Kriminolog UI: Efek Jera Hukuman Mati Itu Mitos
Jakartakita.com – Iqrak Sulhin, Kriminolog Universitas Indonesia di Jakarta, Sabtu (7/3) beranggapan bahwa efek jera yang ditimbulkan dari adanya hukuman eksekusi mati hanya mitos belaka. Pernyataan ini juga merupakan bentuk penolakannya terhadap eksekusi mati di Indonesia.
Lebih lanjut ia menjelaskan, angka penggunaan narkoba di Indonesia tidak akan menurun jikapun hukuman mati seperti yang dilakukan seperti saat ini, dilakukan terus.
Menurutnya apabila nanti terjadi penurunan, itu pun bukan dari efek jera yang timbul, melainkan sebuah masa bagi para gembong kartel narkoba untuk membaca situasi. Contohnya, bisa dilihat pada saat dibentuknya UU No. 22 Tahun 1997 tentang narkotika, yang sempat terjadi penurunan angka tren narkotika.

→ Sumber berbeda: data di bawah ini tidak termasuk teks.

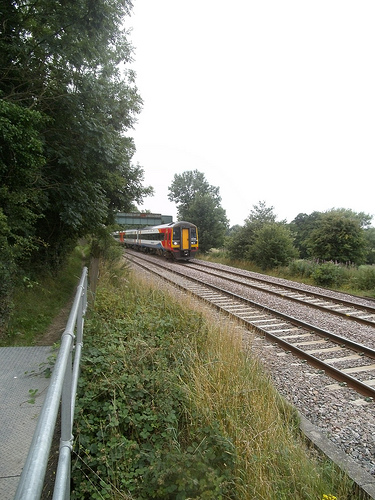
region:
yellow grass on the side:
[200, 363, 235, 390]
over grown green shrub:
[90, 344, 160, 435]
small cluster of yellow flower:
[313, 488, 338, 498]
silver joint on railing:
[54, 434, 84, 454]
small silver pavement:
[8, 346, 34, 407]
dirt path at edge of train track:
[32, 264, 83, 346]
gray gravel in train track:
[277, 374, 324, 401]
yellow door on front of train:
[181, 224, 197, 249]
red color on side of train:
[147, 221, 179, 250]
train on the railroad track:
[134, 211, 221, 267]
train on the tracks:
[104, 219, 210, 262]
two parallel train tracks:
[123, 241, 374, 464]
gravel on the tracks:
[123, 247, 374, 457]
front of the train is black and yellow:
[171, 223, 196, 252]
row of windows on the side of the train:
[137, 232, 166, 241]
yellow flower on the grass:
[317, 487, 342, 498]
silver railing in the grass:
[11, 261, 122, 498]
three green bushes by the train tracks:
[284, 252, 374, 293]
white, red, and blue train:
[107, 216, 201, 259]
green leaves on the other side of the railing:
[16, 344, 63, 416]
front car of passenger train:
[170, 225, 204, 252]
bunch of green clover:
[111, 370, 156, 409]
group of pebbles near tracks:
[315, 409, 373, 465]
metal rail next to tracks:
[59, 390, 92, 450]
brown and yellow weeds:
[223, 359, 270, 434]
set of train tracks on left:
[231, 291, 263, 349]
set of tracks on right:
[291, 281, 341, 322]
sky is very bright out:
[195, 97, 297, 175]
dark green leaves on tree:
[59, 157, 110, 234]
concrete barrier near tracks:
[301, 418, 342, 480]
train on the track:
[167, 223, 206, 264]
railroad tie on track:
[305, 345, 344, 351]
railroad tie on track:
[325, 353, 362, 363]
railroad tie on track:
[345, 364, 374, 372]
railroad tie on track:
[289, 338, 325, 347]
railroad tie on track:
[263, 324, 305, 330]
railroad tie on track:
[251, 317, 277, 322]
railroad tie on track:
[235, 309, 256, 314]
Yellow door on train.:
[179, 228, 192, 248]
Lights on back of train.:
[171, 238, 199, 251]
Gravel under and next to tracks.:
[215, 264, 328, 398]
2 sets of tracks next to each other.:
[233, 269, 357, 375]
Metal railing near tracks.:
[27, 335, 96, 451]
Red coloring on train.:
[156, 231, 169, 255]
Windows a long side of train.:
[134, 229, 166, 244]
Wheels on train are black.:
[134, 243, 171, 261]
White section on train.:
[137, 224, 157, 248]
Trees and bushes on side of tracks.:
[247, 218, 351, 269]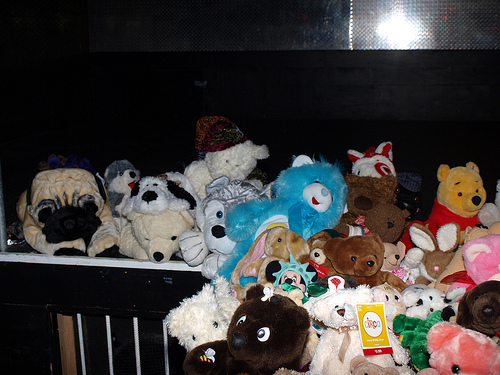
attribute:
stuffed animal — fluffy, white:
[404, 286, 466, 320]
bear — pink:
[413, 321, 483, 372]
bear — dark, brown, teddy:
[205, 284, 313, 368]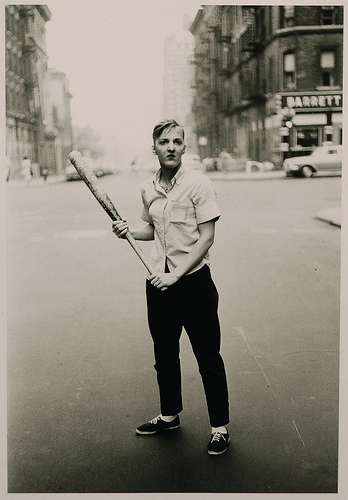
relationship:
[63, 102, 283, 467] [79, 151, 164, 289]
person holding bat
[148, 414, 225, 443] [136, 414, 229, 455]
shoe laces on shoes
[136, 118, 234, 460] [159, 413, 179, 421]
person wearing sock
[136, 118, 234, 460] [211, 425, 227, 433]
person wearing sock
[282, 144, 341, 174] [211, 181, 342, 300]
car on street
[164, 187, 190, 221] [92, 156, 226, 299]
pocket on shirt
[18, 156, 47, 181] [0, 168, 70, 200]
people walking on sidewalk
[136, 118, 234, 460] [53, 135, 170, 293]
person holding bat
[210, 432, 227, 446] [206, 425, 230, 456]
shoe laces on sneaker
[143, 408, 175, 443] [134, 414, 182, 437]
shoelace on sneaker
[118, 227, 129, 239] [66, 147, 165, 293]
finger wrapped around bat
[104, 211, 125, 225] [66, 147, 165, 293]
finger wrapped around bat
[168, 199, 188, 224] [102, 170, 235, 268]
pocket on shirt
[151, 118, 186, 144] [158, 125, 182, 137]
hair laying over forehead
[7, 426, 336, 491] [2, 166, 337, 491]
shadow on ground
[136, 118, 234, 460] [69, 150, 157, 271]
person holding baseball bat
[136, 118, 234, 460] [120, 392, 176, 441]
person wearing a sneaker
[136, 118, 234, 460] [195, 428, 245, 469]
person wearing a sneaker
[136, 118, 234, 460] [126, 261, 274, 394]
person wearing pants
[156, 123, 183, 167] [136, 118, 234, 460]
face of person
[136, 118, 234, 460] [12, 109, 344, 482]
person in street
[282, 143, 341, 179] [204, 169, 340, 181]
car in curb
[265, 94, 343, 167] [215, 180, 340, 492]
store across street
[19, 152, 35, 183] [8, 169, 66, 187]
woman on sidewalk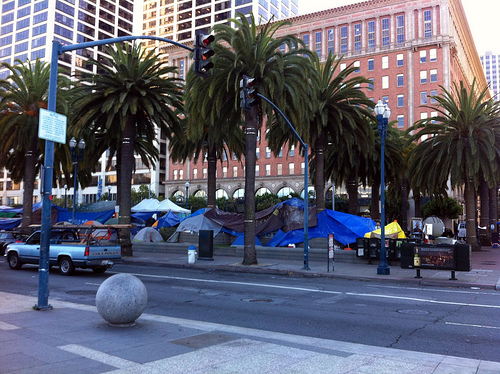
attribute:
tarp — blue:
[230, 199, 377, 249]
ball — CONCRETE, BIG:
[88, 260, 162, 333]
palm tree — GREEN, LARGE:
[185, 14, 317, 278]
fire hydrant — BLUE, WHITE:
[184, 244, 201, 266]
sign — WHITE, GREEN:
[37, 106, 67, 144]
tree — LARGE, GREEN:
[407, 77, 498, 263]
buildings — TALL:
[0, 2, 498, 231]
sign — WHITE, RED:
[328, 235, 335, 276]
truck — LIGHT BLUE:
[4, 227, 121, 273]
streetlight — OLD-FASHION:
[368, 96, 400, 281]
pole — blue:
[299, 151, 314, 270]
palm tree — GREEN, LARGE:
[400, 77, 497, 258]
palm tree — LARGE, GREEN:
[172, 28, 329, 288]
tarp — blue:
[266, 177, 421, 274]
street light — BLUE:
[373, 97, 391, 275]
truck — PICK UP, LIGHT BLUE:
[6, 221, 128, 273]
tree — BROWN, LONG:
[185, 11, 317, 261]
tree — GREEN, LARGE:
[159, 7, 304, 259]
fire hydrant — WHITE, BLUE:
[184, 242, 199, 265]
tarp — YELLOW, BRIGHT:
[361, 205, 406, 242]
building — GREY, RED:
[151, 0, 496, 245]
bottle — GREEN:
[407, 246, 424, 268]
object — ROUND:
[94, 269, 148, 330]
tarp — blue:
[313, 205, 374, 244]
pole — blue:
[33, 35, 64, 315]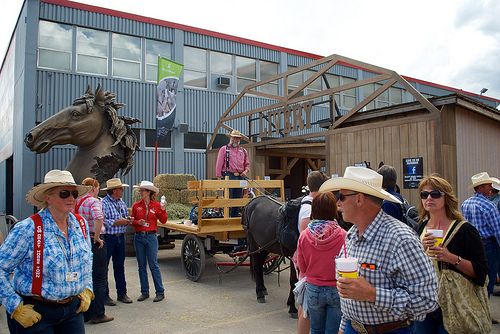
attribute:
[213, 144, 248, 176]
shirt — red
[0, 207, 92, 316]
shirt — blue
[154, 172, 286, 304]
horsecart — wooden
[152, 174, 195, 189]
hay — block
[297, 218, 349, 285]
hoodie — pink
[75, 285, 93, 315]
glove — yellow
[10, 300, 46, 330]
glove — yellow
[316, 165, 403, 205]
hat — white, cowboy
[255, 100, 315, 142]
livery — wood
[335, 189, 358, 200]
sunglasses — black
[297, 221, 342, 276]
hoodie — pink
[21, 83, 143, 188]
horse's head — statue, brown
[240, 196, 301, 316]
horse — black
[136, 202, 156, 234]
suspenders — red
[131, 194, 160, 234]
shirt — red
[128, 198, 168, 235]
shirt — red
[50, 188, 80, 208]
sunglasses — dark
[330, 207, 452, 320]
shirt — plaid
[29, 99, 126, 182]
horse — statue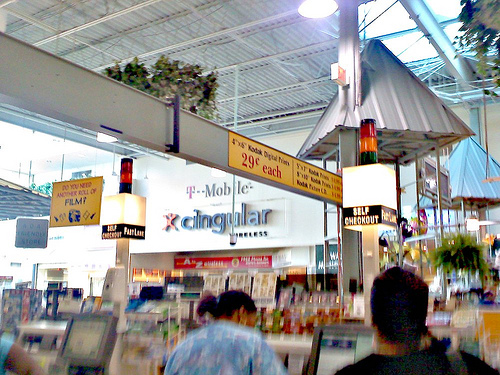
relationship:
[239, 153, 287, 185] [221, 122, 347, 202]
numbers on sign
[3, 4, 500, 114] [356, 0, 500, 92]
roof has skylight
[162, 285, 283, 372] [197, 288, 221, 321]
woman has ponytail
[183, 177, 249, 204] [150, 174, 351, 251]
t mobile on wall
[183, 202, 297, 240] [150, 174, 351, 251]
cingular wireless on wall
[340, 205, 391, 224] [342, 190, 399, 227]
self checkout on sign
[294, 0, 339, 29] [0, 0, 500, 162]
light on roof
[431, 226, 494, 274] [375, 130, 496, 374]
plant in store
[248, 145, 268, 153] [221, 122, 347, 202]
kodak on sign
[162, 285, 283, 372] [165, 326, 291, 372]
woman wearing shirt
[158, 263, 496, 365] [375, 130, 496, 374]
people near store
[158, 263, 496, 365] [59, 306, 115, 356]
people near cash register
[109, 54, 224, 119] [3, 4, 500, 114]
plants under roof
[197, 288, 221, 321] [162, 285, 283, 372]
ponytail on woman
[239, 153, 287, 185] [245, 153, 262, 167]
numbers say 29 cents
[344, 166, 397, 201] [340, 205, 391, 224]
light above self checkout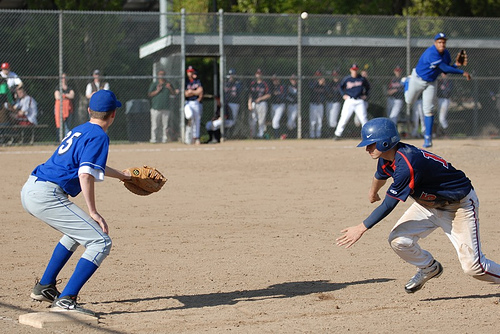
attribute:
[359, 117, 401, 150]
helmet — blue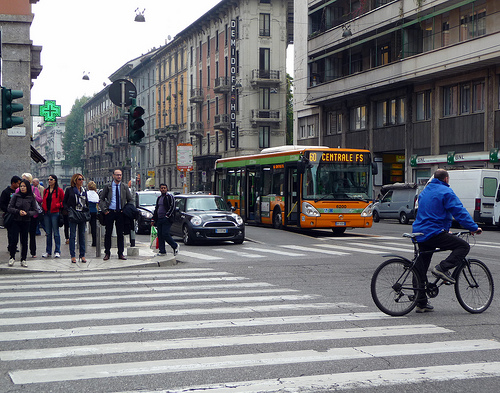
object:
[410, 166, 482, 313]
man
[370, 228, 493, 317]
bicycle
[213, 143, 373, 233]
bus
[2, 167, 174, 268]
people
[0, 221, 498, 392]
street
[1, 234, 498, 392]
lines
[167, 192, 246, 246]
car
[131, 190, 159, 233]
car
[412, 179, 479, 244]
jacket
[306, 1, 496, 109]
balcony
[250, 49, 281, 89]
balcony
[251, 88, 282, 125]
balcony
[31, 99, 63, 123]
sign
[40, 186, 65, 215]
jacket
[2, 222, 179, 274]
sidewalk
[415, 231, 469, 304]
pants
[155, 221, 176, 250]
pants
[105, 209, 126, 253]
pants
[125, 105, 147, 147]
traffic light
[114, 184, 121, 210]
tie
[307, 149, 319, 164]
number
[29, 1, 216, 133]
sky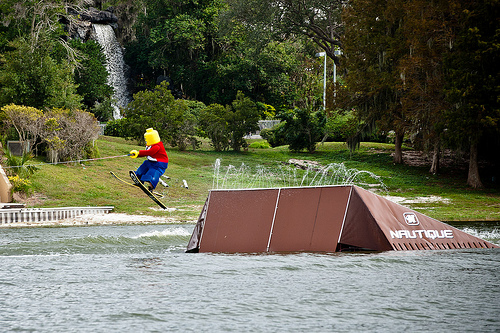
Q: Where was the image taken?
A: It was taken at the shore.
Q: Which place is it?
A: It is a shore.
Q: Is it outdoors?
A: Yes, it is outdoors.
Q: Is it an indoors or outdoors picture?
A: It is outdoors.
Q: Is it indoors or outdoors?
A: It is outdoors.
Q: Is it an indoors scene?
A: No, it is outdoors.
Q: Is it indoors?
A: No, it is outdoors.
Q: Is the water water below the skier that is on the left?
A: Yes, the water is below the skier.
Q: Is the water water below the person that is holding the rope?
A: Yes, the water is below the skier.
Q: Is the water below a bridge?
A: No, the water is below the skier.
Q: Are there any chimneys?
A: No, there are no chimneys.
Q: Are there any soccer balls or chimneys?
A: No, there are no chimneys or soccer balls.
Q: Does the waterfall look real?
A: Yes, the waterfall is real.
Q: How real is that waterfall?
A: The waterfall is real.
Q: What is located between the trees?
A: The waterfall is between the trees.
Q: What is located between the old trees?
A: The waterfall is between the trees.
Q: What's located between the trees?
A: The waterfall is between the trees.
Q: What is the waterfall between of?
A: The waterfall is between the trees.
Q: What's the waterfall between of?
A: The waterfall is between the trees.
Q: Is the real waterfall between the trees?
A: Yes, the waterfall is between the trees.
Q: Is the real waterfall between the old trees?
A: Yes, the waterfall is between the trees.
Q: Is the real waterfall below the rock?
A: Yes, the waterfall is below the rock.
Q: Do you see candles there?
A: No, there are no candles.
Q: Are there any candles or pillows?
A: No, there are no candles or pillows.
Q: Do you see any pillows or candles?
A: No, there are no candles or pillows.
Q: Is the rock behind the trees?
A: Yes, the rock is behind the trees.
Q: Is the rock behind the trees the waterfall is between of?
A: Yes, the rock is behind the trees.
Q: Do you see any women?
A: No, there are no women.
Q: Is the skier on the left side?
A: Yes, the skier is on the left of the image.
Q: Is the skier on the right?
A: No, the skier is on the left of the image.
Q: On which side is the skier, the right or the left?
A: The skier is on the left of the image.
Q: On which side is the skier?
A: The skier is on the left of the image.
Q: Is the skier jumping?
A: Yes, the skier is jumping.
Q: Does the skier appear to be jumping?
A: Yes, the skier is jumping.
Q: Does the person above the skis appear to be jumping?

“Ini bukan menciptakan rasa jera, tetapi hanya periode dimana penjahat di luar sana membaca situasi. Kita lihat saja nanti apa benar hukuman mati ini memberikan efek jera,” jelas Iqrak.
Sebagai informasi, di dalam UU tersebut sangat jelas disebutkan pada pasal 80, 81, dan 82 bahwa para produsen dan distributor dalam kondisi tertentu dapat dijatuhi pidana mati.
Sementara itu, meskipun banyak menimbulkan polemik dan perdebatan di dunia, Indonesia tetap akan melanjutkan hukuman mati terhadap sepuluh terpidana mati. Tiga diantaranya sudah dibawa ke LP Besi, Nusakambangan, Cilacap, Jawa Tengah yakni Andrew Chan, Myuran Sukumaran asal Australia dan Raheem Agbaje asal Nigeria.
Sementara, Serge Areski Atlaoui asal Prancis, Zainal Abidin warga Indonesia, Rodrigo Gularte asal Brazil, Okwudili Oyatanze, Silvester Obiekwe Nwaolise alias Mustofa asal Nigeria serta Martin Anderson alias Belo asal Ghana masih berada di LP Pasir Putih.